ChevronPhillips Relates Early Wireless Lessons

Oct. 1, 2008
Wireless Wars: The Engineer Strikes Back

Applications of new technologies seldom go as planned, but the potential of significant cost savings can help guide an engineer through the hazards and pitfalls.

That was the case at the ChevronPhillips plant in Pasadena, Texas, where Alice McWilliams, senior instrument and electrical engineer, used the Force to defeat the Dark Side and create a wireless system to monitor certain data readings.

“And when Hurricane Ike hit, the network still ran fine.” Despite early battles with mold and condensation, ChevronPhillips’ Alice McWilliams ultimately prevailed in her first wireless implementation, saving 65% of installation costs to boot.
She and John Scott, senior account manager from Emerson Process Management’s Rosemount division, presented the lessons they learned in a session they called “Wireless Wars: The Engineer Strikes Back” at the 2008 Emerson Global Users Exchange this week in Washington, D.C.

Initially, the impetus for the project involved the need to obtain two readings, but things escalated quickly.

“We had a 40-foot-tall tank that had to be climbed whenever we unloaded a barge,” explained McWilliams. “I wanted to automate the recording of measurements to record temperature and valve opening on the tank. We needed accurate data, but it was at the very top of this tank. Then two additional applications—a bearing temperature for a pump and the barge unloading line pressure—fell into our laps. We’d have to put up a huge scaffold to get cable and conduit to the top of the tank, so a wireless network was the right thing for this project.”
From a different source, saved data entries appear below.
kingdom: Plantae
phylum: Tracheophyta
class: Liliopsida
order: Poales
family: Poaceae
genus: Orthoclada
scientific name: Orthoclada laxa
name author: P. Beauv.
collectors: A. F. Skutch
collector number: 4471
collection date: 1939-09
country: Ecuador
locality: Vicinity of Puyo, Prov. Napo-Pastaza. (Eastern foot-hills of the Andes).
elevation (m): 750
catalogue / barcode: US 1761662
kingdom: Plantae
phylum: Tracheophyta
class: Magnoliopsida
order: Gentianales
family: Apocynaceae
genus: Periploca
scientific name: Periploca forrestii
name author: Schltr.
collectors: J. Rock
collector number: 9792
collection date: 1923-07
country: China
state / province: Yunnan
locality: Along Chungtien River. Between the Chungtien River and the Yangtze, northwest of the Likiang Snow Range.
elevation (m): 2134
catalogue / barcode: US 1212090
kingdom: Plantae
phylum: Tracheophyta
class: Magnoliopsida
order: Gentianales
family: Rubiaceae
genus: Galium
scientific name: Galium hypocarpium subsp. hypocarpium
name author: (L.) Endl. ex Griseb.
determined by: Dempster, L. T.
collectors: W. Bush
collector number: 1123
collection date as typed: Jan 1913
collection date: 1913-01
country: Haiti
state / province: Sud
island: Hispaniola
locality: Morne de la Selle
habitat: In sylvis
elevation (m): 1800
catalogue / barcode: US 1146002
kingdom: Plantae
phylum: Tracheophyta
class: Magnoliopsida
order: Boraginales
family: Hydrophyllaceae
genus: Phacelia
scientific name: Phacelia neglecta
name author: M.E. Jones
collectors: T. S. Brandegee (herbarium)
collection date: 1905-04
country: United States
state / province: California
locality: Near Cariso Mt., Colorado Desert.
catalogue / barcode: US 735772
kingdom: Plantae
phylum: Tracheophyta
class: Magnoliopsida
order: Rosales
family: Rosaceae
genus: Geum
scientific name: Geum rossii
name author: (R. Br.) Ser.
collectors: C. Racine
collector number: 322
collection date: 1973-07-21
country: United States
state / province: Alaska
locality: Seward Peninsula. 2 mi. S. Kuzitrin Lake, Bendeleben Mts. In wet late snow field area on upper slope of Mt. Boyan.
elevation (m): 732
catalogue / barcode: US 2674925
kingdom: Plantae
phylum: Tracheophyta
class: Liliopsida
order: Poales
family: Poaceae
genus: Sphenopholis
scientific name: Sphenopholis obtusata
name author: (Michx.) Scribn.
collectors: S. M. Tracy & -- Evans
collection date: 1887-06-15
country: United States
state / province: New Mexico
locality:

McWilliams and Scott first looked at both wired and wireless solutions. “We began to look at a wired solution for cost reduction,” said Scott. “But we came up with a 65% installation savings by going with wireless. One of the bigger costs for a wired solution would have been the scaffolding.”

McWilliams wanted to run a minimum amount of cable, which meant she needed a wireless gateway installed in the rack room, which had access to 24-V power, but is 600 ft away from the transmitters, and the 900-MHz radio waves weren’t strong enough.

“That’s when we began talking about a self-organizing network to give data reliability,” explained Scott. “We built the network so it could receive the information and give 99% data reliability.”

Then concerns arose over the frequency. “Our plant radio walkie-talkies use the same 900-MHz frequency range as the network,” said McWilliams. “Our radio people were very concerned when we brought in a network that ran at the same frequency as theirs. A radio frequency analyzer showed no interference, but they still were not happy.” To put their fears at ease, Scott explained five key aspects of the network, including protection/encryption, authentication, verification, key management and anti-jamming, which allayed the concerns.

A Heated Battle

But then the battle began to heat up. “I really thought putting the gateway on top of the rack room to receive all of the different signals would be a good idea, but no one really liked to climb up on that roof,” explained McWilliams. And when the first gateway developed mold on a card, on top of its inconvenient location, it was replaced and moved into the rack room. Then the second gateway quit a little more than a month after it was installed. In an attempt to correct the problem, McWilliams cycled power in the hope of resetting it. “What that did was to vaporize all stored data on what had gone wrong with the gateway,” said McWilliams.

When the third gateway was installed, it included a remote antenna, a feature that McWilliams had wanted from the start, but which had only recently become available. “Getting the gateway down from the roof and adding the antenna certainly helped everything,” said McWilliams. The 1420 wireless gateway was installed and operational. It seemed The Force was with them.

And then the transmitters had their say. “The temperature transmitter that started it all was the first one to give me trouble,” said McWilliams. “One day the temperature was up at 70 degrees, and the next day it was down to 35. This is the condenser temperature reading that was the cornerstone of the whole project.”

The batteries were replaced, but less than three months later, the same transmitter “flat-lined” for 16 hours before coming back by itself. At the same time, one of the bearing temperature transmitters on the catalyst pumps failed for a short time in the cold weather and then recovered.

“Then the same pump-bearing temperature transmitter experienced a significant drop in battery voltage, so the batteries were replaced again,” said McWilliams. “We were concerned why we were losing signals and batteries, so we looked at them and removed the covers and found condensation. We put Teflon tape on the conduit plugs because temperature plays a big roll in battery voltage levels.” And once the condensation problem was corrected, battery life improved.

But with all of these lessons came valuable experience. “We developed troubleshooting experience in wireless,” said McWilliams. “Plus, we added the temperature transmitter without Rosemount to prove the system is easy to maintain and grow. We also got a lot of valuable process information at a much lower cost due to the 65% installation savings. And when Hurricane Ike hit, the network still ran fine.”